(REQUIRED TASK) Reproduce each of the following items character for character, with no edits.

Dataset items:
┄┄┄┄┄┄┄┄┄┄

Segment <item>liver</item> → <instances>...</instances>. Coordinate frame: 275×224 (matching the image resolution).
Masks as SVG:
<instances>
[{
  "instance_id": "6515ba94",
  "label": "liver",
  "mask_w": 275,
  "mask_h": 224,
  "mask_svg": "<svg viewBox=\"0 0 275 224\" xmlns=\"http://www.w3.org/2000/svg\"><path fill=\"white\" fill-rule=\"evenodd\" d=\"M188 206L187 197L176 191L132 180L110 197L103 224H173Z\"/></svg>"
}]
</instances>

┄┄┄┄┄┄┄┄┄┄

(OUTPUT OF THE EXERCISE)
Segment <item>liver</item> → <instances>...</instances>. Coordinate frame: 275×224 (matching the image resolution).
Masks as SVG:
<instances>
[{
  "instance_id": "6515ba94",
  "label": "liver",
  "mask_w": 275,
  "mask_h": 224,
  "mask_svg": "<svg viewBox=\"0 0 275 224\" xmlns=\"http://www.w3.org/2000/svg\"><path fill=\"white\" fill-rule=\"evenodd\" d=\"M188 206L187 197L176 191L132 180L110 197L103 224H173Z\"/></svg>"
}]
</instances>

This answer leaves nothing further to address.